Records from a data source
======

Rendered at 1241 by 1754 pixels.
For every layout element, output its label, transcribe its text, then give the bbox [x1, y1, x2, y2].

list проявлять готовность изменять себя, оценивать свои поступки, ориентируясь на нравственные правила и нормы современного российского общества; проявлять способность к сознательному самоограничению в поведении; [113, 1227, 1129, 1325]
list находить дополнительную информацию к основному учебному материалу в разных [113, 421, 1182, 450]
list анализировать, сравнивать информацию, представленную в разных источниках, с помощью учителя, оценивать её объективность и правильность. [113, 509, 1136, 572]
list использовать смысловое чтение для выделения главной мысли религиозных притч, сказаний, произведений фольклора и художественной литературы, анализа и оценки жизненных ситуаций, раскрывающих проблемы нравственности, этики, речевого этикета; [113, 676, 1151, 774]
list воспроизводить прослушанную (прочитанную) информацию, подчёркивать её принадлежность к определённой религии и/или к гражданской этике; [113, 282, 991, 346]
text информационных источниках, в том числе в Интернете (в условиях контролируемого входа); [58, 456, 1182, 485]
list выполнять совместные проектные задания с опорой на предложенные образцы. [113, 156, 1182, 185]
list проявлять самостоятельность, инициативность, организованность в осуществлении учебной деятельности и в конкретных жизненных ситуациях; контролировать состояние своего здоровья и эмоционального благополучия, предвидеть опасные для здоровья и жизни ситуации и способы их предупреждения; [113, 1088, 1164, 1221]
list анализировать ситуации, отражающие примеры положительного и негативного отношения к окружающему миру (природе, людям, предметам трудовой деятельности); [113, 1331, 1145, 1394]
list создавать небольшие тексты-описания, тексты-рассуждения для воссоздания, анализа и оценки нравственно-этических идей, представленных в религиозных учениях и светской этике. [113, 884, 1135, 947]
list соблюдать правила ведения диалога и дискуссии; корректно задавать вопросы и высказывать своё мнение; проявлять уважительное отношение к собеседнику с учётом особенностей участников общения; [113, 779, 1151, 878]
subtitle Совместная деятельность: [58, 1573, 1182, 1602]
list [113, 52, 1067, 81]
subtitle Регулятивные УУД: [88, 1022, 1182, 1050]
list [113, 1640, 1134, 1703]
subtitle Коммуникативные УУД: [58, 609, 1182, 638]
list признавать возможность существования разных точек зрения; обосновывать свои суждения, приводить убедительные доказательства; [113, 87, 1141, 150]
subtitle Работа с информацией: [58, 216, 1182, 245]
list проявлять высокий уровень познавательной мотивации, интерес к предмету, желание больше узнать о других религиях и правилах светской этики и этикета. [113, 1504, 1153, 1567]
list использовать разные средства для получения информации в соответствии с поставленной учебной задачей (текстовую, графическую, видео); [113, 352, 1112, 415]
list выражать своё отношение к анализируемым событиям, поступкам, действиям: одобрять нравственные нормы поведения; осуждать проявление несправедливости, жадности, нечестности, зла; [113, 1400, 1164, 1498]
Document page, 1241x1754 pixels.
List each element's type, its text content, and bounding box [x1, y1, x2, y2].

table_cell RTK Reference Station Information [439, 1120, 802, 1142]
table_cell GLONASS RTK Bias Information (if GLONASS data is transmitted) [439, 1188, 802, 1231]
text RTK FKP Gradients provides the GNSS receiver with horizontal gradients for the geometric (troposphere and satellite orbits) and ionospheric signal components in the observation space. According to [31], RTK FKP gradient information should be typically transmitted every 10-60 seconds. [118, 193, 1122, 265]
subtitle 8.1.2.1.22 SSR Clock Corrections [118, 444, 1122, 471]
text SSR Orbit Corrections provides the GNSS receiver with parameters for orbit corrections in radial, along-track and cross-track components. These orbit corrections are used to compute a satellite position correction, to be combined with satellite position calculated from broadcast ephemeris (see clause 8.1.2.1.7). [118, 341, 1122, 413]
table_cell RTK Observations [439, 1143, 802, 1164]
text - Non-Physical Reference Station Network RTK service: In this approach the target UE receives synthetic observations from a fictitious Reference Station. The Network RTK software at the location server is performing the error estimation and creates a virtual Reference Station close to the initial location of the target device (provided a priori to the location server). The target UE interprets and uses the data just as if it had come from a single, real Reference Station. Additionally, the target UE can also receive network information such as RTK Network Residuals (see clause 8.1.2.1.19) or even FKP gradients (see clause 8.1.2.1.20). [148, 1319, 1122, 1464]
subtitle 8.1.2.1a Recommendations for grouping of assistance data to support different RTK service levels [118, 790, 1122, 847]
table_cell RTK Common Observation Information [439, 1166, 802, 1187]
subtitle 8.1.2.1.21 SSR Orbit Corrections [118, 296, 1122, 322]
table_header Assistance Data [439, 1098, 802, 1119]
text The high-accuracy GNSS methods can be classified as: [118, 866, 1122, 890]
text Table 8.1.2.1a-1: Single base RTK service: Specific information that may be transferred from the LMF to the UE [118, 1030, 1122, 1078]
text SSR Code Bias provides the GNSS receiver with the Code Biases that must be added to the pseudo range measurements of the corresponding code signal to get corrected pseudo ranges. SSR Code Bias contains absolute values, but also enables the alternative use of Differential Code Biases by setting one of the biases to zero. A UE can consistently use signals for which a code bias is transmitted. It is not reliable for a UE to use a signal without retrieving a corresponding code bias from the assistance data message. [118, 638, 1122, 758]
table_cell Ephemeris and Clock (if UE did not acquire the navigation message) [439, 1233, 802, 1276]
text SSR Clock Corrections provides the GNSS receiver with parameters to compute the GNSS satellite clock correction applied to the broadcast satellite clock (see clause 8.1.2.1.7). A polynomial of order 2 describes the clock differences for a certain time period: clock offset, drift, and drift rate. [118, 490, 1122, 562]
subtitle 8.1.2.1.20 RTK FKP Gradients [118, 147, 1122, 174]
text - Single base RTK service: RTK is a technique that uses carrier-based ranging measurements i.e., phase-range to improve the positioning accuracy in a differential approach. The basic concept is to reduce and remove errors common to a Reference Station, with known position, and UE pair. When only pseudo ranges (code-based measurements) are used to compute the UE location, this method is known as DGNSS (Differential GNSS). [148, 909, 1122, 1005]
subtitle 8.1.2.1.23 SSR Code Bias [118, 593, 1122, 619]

======

» EXERCISE OBJECTIVE: Every line above should be duplicated exactly as it stands.

» FINISHED EXERCISE:
Rendered at 1241 by 1754 pixels.
For every layout element, output its label, transcribe its text, then give the bbox [x1, y1, x2, y2].

list проявлять готовность изменять себя, оценивать свои поступки, ориентируясь на нравственные правила и нормы современного российского общества; проявлять способность к сознательному самоограничению в поведении; [113, 1227, 1129, 1325]
list находить дополнительную информацию к основному учебному материалу в разных [113, 421, 1182, 450]
list анализировать, сравнивать информацию, представленную в разных источниках, с помощью учителя, оценивать её объективность и правильность. [113, 509, 1136, 572]
list использовать смысловое чтение для выделения главной мысли религиозных притч, сказаний, произведений фольклора и художественной литературы, анализа и оценки жизненных ситуаций, раскрывающих проблемы нравственности, этики, речевого этикета; [113, 676, 1151, 774]
list воспроизводить прослушанную (прочитанную) информацию, подчёркивать её принадлежность к определённой религии и/или к гражданской этике; [113, 282, 991, 346]
text информационных источниках, в том числе в Интернете (в условиях контролируемого входа); [58, 456, 1182, 485]
list выполнять совместные проектные задания с опорой на предложенные образцы. [113, 156, 1182, 185]
list проявлять самостоятельность, инициативность, организованность в осуществлении учебной деятельности и в конкретных жизненных ситуациях; контролировать состояние своего здоровья и эмоционального благополучия, предвидеть опасные для здоровья и жизни ситуации и способы их предупреждения; [113, 1088, 1164, 1221]
list анализировать ситуации, отражающие примеры положительного и негативного отношения к окружающему миру (природе, людям, предметам трудовой деятельности); [113, 1331, 1145, 1394]
list создавать небольшие тексты-описания, тексты-рассуждения для воссоздания, анализа и оценки нравственно-этических идей, представленных в религиозных учениях и светской этике. [113, 884, 1135, 947]
list соблюдать правила ведения диалога и дискуссии; корректно задавать вопросы и высказывать своё мнение; проявлять уважительное отношение к собеседнику с учётом особенностей участников общения; [113, 779, 1151, 878]
subtitle Совместная деятельность: [58, 1573, 1182, 1602]
list [113, 52, 1067, 81]
subtitle Регулятивные УУД: [88, 1022, 1182, 1050]
list [113, 1640, 1134, 1703]
subtitle Коммуникативные УУД: [58, 609, 1182, 638]
list признавать возможность существования разных точек зрения; обосновывать свои суждения, приводить убедительные доказательства; [113, 87, 1141, 150]
subtitle Работа с информацией: [58, 216, 1182, 245]
list проявлять высокий уровень познавательной мотивации, интерес к предмету, желание больше узнать о других религиях и правилах светской этики и этикета. [113, 1504, 1153, 1567]
list использовать разные средства для получения информации в соответствии с поставленной учебной задачей (текстовую, графическую, видео); [113, 352, 1112, 415]
list выражать своё отношение к анализируемым событиям, поступкам, действиям: одобрять нравственные нормы поведения; осуждать проявление несправедливости, жадности, нечестности, зла; [113, 1400, 1164, 1498]
Document page, 1241x1754 pixels.
List each element's type, its text content, and bounding box [x1, y1, x2, y2].

table_cell RTK Reference Station Information [439, 1120, 802, 1142]
table_cell GLONASS RTK Bias Information (if GLONASS data is transmitted) [439, 1188, 802, 1231]
text RTK FKP Gradients provides the GNSS receiver with horizontal gradients for the geometric (troposphere and satellite orbits) and ionospheric signal components in the observation space. According to [31], RTK FKP gradient information should be typically transmitted every 10-60 seconds. [118, 193, 1122, 265]
subtitle 8.1.2.1.22 SSR Clock Corrections [118, 444, 1122, 471]
text SSR Orbit Corrections provides the GNSS receiver with parameters for orbit corrections in radial, along-track and cross-track components. These orbit corrections are used to compute a satellite position correction, to be combined with satellite position calculated from broadcast ephemeris (see clause 8.1.2.1.7). [118, 341, 1122, 413]
table_cell RTK Observations [439, 1143, 802, 1164]
text - Non-Physical Reference Station Network RTK service: In this approach the target UE receives synthetic observations from a fictitious Reference Station. The Network RTK software at the location server is performing the error estimation and creates a virtual Reference Station close to the initial location of the target device (provided a priori to the location server). The target UE interprets and uses the data just as if it had come from a single, real Reference Station. Additionally, the target UE can also receive network information such as RTK Network Residuals (see clause 8.1.2.1.19) or even FKP gradients (see clause 8.1.2.1.20). [148, 1319, 1122, 1464]
subtitle 8.1.2.1a Recommendations for grouping of assistance data to support different RTK service levels [118, 790, 1122, 847]
table_cell RTK Common Observation Information [439, 1166, 802, 1187]
subtitle 8.1.2.1.21 SSR Orbit Corrections [118, 296, 1122, 322]
table_header Assistance Data [439, 1098, 802, 1119]
text The high-accuracy GNSS methods can be classified as: [118, 866, 1122, 890]
text Table 8.1.2.1a-1: Single base RTK service: Specific information that may be transferred from the LMF to the UE [118, 1030, 1122, 1078]
text SSR Code Bias provides the GNSS receiver with the Code Biases that must be added to the pseudo range measurements of the corresponding code signal to get corrected pseudo ranges. SSR Code Bias contains absolute values, but also enables the alternative use of Differential Code Biases by setting one of the biases to zero. A UE can consistently use signals for which a code bias is transmitted. It is not reliable for a UE to use a signal without retrieving a corresponding code bias from the assistance data message. [118, 638, 1122, 758]
table_cell Ephemeris and Clock (if UE did not acquire the navigation message) [439, 1233, 802, 1276]
text SSR Clock Corrections provides the GNSS receiver with parameters to compute the GNSS satellite clock correction applied to the broadcast satellite clock (see clause 8.1.2.1.7). A polynomial of order 2 describes the clock differences for a certain time period: clock offset, drift, and drift rate. [118, 490, 1122, 562]
subtitle 8.1.2.1.20 RTK FKP Gradients [118, 147, 1122, 174]
text - Single base RTK service: RTK is a technique that uses carrier-based ranging measurements i.e., phase-range to improve the positioning accuracy in a differential approach. The basic concept is to reduce and remove errors common to a Reference Station, with known position, and UE pair. When only pseudo ranges (code-based measurements) are used to compute the UE location, this method is known as DGNSS (Differential GNSS). [148, 909, 1122, 1005]
subtitle 8.1.2.1.23 SSR Code Bias [118, 593, 1122, 619]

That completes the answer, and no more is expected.